=== Goal ===
Please count the lines below that contain the string "width" and reply with the number alone.

=== Entries shown ===
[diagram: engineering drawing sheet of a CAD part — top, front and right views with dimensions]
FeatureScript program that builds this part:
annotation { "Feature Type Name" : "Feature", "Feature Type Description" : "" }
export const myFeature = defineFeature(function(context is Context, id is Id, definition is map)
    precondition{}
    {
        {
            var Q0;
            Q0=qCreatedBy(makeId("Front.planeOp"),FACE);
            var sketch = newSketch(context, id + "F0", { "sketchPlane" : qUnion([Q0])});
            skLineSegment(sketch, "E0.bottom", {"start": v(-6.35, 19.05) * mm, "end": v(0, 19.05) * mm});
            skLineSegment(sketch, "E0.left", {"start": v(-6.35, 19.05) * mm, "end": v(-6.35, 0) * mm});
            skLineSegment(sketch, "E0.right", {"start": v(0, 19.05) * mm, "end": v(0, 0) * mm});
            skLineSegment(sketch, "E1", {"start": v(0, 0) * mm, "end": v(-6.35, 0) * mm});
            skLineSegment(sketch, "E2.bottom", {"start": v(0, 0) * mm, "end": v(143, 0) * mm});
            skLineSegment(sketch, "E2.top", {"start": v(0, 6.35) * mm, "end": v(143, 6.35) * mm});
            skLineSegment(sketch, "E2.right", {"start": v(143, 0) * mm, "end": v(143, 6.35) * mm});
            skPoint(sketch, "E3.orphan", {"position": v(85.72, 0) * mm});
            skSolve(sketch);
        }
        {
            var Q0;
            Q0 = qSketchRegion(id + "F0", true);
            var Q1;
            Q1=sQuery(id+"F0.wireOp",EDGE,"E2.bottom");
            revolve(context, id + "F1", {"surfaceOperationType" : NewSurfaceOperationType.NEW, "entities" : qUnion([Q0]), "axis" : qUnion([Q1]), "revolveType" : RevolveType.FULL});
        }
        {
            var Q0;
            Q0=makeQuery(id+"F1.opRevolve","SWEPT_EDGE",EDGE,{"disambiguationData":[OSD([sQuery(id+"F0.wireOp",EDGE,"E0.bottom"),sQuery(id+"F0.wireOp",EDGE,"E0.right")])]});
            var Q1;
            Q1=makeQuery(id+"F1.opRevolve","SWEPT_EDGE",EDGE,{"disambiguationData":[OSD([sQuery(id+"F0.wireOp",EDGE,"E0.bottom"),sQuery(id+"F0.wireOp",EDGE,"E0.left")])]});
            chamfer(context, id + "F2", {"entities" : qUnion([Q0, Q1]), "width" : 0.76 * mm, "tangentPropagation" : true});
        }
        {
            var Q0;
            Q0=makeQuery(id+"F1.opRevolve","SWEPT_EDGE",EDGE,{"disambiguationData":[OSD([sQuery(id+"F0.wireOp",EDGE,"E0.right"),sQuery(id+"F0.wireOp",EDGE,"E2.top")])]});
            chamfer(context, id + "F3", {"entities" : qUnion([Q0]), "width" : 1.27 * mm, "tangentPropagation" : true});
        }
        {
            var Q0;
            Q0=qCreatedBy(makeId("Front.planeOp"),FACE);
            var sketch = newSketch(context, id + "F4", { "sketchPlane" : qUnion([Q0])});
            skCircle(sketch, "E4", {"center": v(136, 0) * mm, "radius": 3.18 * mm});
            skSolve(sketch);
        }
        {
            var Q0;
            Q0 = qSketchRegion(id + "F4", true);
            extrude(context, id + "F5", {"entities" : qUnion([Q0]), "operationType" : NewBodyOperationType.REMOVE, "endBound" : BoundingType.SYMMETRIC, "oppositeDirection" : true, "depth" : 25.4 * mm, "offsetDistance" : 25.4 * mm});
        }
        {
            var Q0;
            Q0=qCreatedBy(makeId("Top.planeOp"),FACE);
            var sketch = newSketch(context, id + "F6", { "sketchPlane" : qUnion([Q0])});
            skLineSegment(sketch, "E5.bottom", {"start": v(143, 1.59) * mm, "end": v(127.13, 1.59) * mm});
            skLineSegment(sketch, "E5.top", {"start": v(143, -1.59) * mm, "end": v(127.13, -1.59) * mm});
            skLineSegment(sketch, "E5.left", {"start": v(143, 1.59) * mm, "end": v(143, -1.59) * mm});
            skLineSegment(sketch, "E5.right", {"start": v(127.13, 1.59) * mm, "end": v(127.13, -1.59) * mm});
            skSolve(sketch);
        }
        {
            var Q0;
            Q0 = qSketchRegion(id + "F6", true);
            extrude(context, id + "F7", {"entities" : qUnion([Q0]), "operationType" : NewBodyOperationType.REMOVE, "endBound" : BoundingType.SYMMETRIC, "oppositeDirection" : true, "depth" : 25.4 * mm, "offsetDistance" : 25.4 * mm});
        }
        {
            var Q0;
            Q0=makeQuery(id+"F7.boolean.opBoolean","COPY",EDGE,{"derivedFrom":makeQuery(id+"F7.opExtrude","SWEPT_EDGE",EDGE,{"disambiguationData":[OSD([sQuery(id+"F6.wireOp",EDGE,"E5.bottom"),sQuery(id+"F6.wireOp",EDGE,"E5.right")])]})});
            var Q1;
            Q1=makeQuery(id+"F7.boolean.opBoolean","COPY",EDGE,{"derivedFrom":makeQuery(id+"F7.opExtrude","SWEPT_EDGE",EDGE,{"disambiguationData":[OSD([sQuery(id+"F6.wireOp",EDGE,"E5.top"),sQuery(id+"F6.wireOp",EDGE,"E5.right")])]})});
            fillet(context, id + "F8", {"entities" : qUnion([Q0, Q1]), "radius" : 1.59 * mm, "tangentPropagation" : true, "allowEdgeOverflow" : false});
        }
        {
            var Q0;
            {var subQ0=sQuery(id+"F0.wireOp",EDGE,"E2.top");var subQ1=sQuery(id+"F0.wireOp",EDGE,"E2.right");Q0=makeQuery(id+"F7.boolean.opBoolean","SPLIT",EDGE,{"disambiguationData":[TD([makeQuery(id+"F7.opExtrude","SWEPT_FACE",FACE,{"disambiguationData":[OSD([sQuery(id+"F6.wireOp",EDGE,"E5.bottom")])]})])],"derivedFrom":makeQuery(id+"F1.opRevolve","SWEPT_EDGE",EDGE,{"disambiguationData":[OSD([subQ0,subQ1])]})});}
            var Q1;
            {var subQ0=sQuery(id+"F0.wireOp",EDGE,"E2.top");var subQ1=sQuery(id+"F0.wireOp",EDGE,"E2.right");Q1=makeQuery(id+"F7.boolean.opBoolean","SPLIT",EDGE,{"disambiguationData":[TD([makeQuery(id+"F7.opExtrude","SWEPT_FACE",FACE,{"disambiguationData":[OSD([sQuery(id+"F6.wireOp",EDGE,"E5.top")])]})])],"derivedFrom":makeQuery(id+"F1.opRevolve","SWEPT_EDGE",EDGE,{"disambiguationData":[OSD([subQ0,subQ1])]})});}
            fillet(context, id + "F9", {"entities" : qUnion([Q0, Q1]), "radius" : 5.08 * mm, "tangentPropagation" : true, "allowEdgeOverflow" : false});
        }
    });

=== In response ===
2